▸ **LISTED RECORDS**:
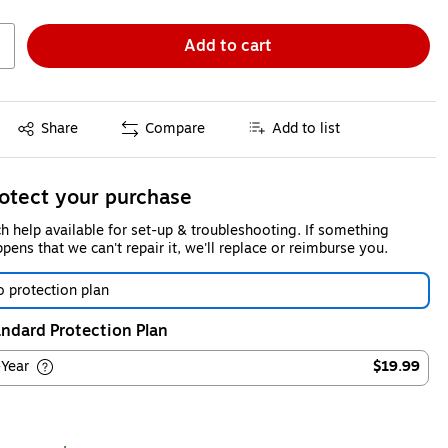
Add to cart
Exited tooltip
Share
Compare
Add to list
otect your purchase
h help available for set-up & troubleshooting. If something
pens that we can't repair it, we'll replace or reimburse you.
 protection plan
ndard Protection Plan
-Year
$19.99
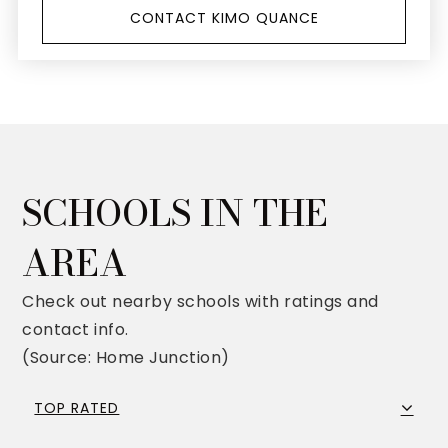
CONTACT KIMO QUANCE
SCHOOLS IN THE
AREA
Check out nearby schools with ratings and
contact info.
(Source: Home Junction)
TOP RATED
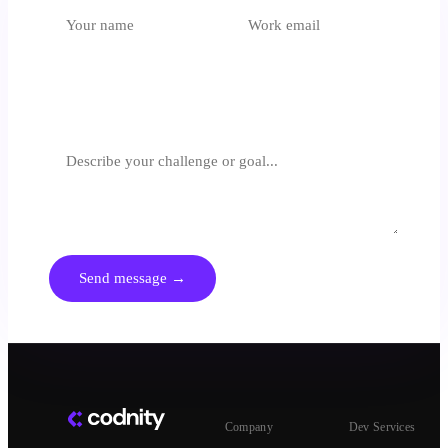
Which unit is most relevant?
Select an option
What are you trying to achieve?
We respond within 24 hours. No spam, no generic pitches.
Send message →
Company
Dev Services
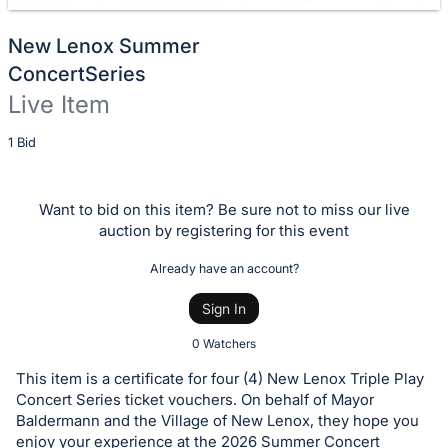
New Lenox Summer
ConcertSeries
Live Item
Description
1 Bid
of
the
Want to bid on this item? Be sure not to miss our live
Item:
auction by registering for this event
Already have an account?
Sign In
0 Watchers
This item is a certificate for four (4) New Lenox Triple Play
Concert Series ticket vouchers. On behalf of Mayor
Baldermann and the Village of New Lenox, they hope you
enjoy your experience at the 2026 Summer Concert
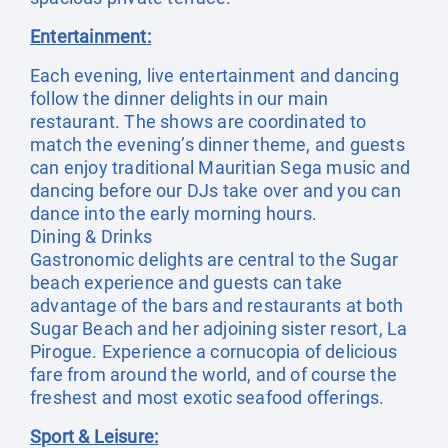
Entertainment:
Each evening, live entertainment and dancing
follow the dinner delights in our main
restaurant. The shows are coordinated to
match the evening’s dinner theme, and guests
can enjoy traditional Mauritian Sega music and
dancing before our DJs take over and you can
dance into the early morning hours.
Dining & Drinks
Gastronomic delights are central to the Sugar
beach experience and guests can take
advantage of the bars and restaurants at both
Sugar Beach and her adjoining sister resort, La
Pirogue. Experience a cornucopia of delicious
fare from around the world, and of course the
freshest and most exotic seafood offerings.
Sport & Leisure:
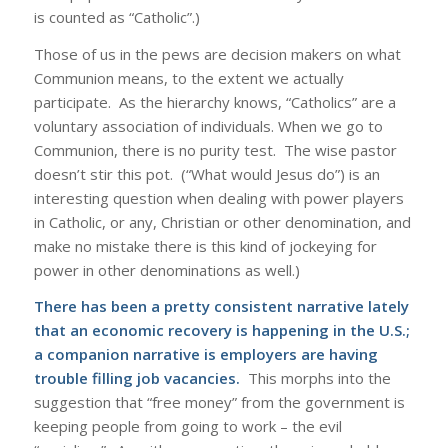
is counted as “Catholic”.)
Those of us in the pews are decision makers on what
Communion means, to the extent we actually
participate. As the hierarchy knows, “Catholics” are a
voluntary association of individuals. When we go to
Communion, there is no purity test. The wise pastor
doesn’t stir this pot. (“What would Jesus do”) is an
interesting question when dealing with power players
in Catholic, or any, Christian or other denomination, and
make no mistake there is this kind of jockeying for
power in other denominations as well.)
There has been a pretty consistent narrative lately
that an economic recovery is happening in the U.S.;
a companion narrative is employers are having
trouble filling job vacancies.
This morphs into the
suggestion that “free money” from the government is
keeping people from going to work – the evil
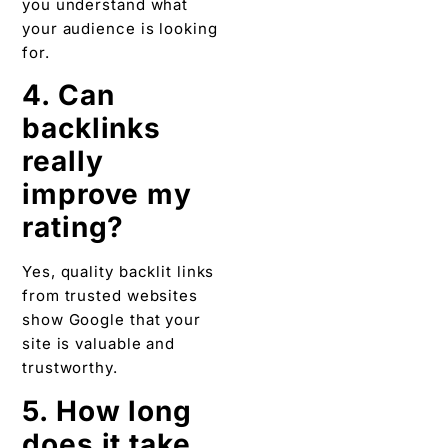
you understand what
your audience is looking
for.
4. Can
backlinks
really
improve my
rating?
Yes, quality backlit links
from trusted websites
show Google that your
site is valuable and
trustworthy.
5. How long
does it take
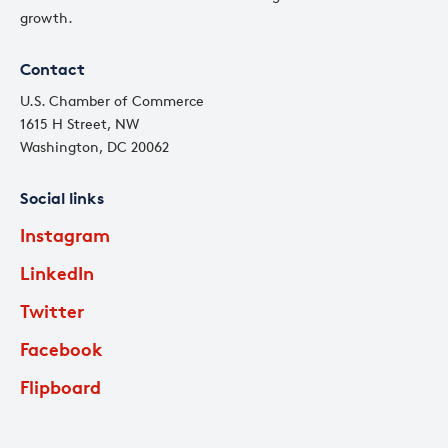
growth.
Contact
U.S. Chamber of Commerce
1615 H Street, NW
Washington, DC 20062
Social links
Instagram
LinkedIn
Twitter
Facebook
Flipboard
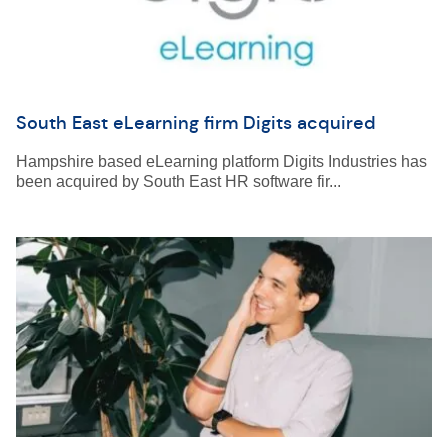
South East eLearning firm Digits acquired
Hampshire based eLearning platform Digits Industries has
been acquired by South East HR software fir...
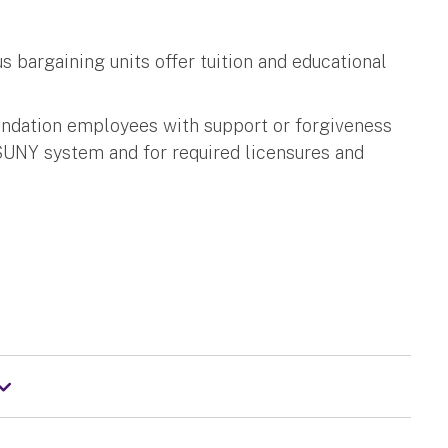
 bargaining units offer tuition and educational
ndation employees with support or forgiveness
e SUNY system and for required licensures and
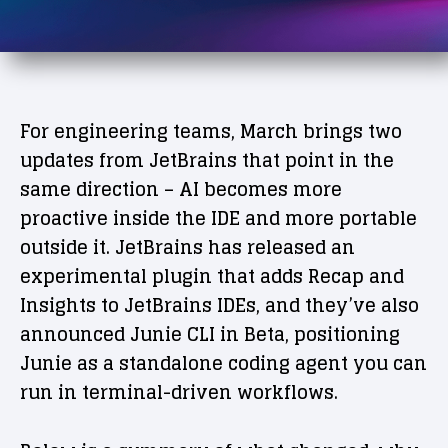
For engineering teams, March brings two
updates from JetBrains that point in the
same direction – AI becomes more
proactive inside the IDE and more portable
outside it. JetBrains has released an
experimental plugin that adds Recap and
Insights to JetBrains IDEs, and they’ve also
announced Junie CLI in Beta, positioning
Junie as a standalone coding agent you can
run in terminal-driven workflows.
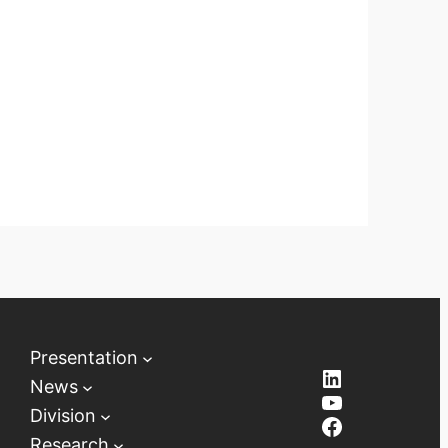
Presentation
LinkedIn
News
YouTube
Division
Facebook
Research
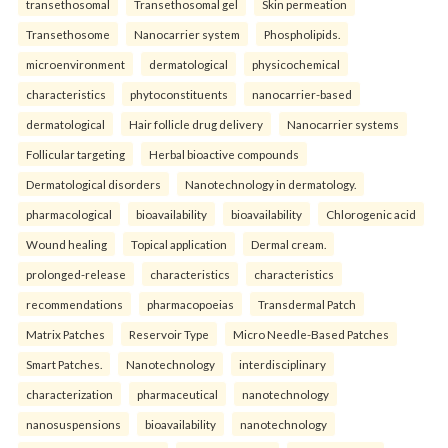
transethosomal
Transethosomal gel
Skin permeation
Transethosome
Nanocarrier system
Phospholipids.
microenvironment
dermatological
physicochemical
characteristics
phytoconstituents
nanocarrier-based
dermatological
Hair follicle drug delivery
Nanocarrier systems
Follicular targeting
Herbal bioactive compounds
Dermatological disorders
Nanotechnology in dermatology.
pharmacological
bioavailability
bioavailability
Chlorogenic acid
Wound healing
Topical application
Dermal cream.
prolonged-release
characteristics
characteristics
recommendations
pharmacopoeias
Transdermal Patch
Matrix Patches
Reservoir Type
Micro Needle-Based Patches
Smart Patches.
Nanotechnology
interdisciplinary
characterization
pharmaceutical
nanotechnology
nanosuspensions
bioavailability
nanotechnology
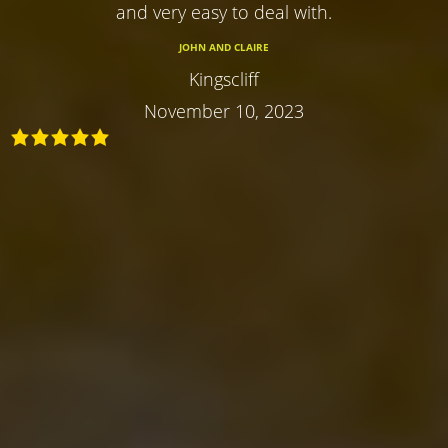
and very easy to deal with.
JOHN AND CLAIRE
Kingscliff
November 10, 2023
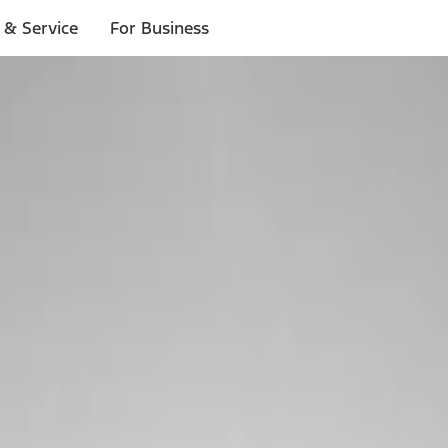
 & Service
For Business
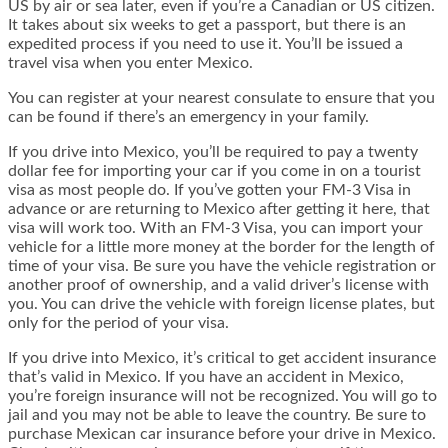
US by air or sea later, even if you’re a Canadian or US citizen.
It takes about six weeks to get a passport, but there is an
expedited process if you need to use it. You’ll be issued a
travel visa when you enter Mexico.
You can register at your nearest consulate to ensure that you
can be found if there’s an emergency in your family.
If you drive into Mexico, you’ll be required to pay a twenty
dollar fee for importing your car if you come in on a tourist
visa as most people do. If you’ve gotten your FM-3 Visa in
advance or are returning to Mexico after getting it here, that
visa will work too. With an FM-3 Visa, you can import your
vehicle for a little more money at the border for the length of
time of your visa. Be sure you have the vehicle registration or
another proof of ownership, and a valid driver’s license with
you. You can drive the vehicle with foreign license plates, but
only for the period of your visa.
If you drive into Mexico, it’s critical to get accident insurance
that’s valid in Mexico. If you have an accident in Mexico,
you’re foreign insurance will not be recognized. You will go to
jail and you may not be able to leave the country. Be sure to
purchase Mexican car insurance before your drive in Mexico.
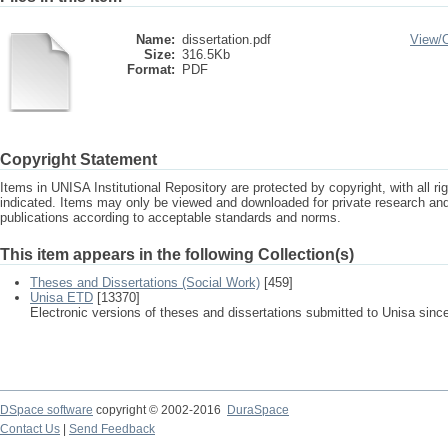
Name:
dissertation.pdf
View/
Size:
316.5Kb
Format:
PDF
Copyright Statement
Items in UNISA Institutional Repository are protected by copyright, with all r
indicated. Items may only be viewed and downloaded for private research a
publications according to acceptable standards and norms.
This item appears in the following Collection(s)
Theses and Dissertations (Social Work)
[459]
Unisa ETD
[13370]
Electronic versions of theses and dissertations submitted to Unisa sinc
DSpace software
copyright © 2002-2016
DuraSpace
Contact Us
|
Send Feedback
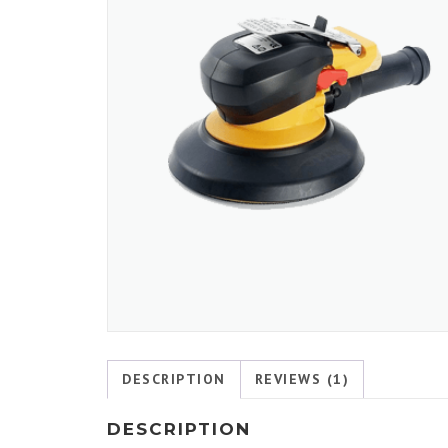
DESCRIPTION
REVIEWS (1)
DESCRIPTION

▸ **TASK BRIEF**: Lines to set down from above: the line with "doesn’t stir this", the line with "power in other denominations as well.)", and every line between, each exactly as written.

▸ **OUTPUT FOR THIS TASK**:
doesn’t stir this pot. (“What would Jesus do”) is an
interesting question when dealing with power players
in Catholic, or any, Christian or other denomination, and
make no mistake there is this kind of jockeying for
power in other denominations as well.)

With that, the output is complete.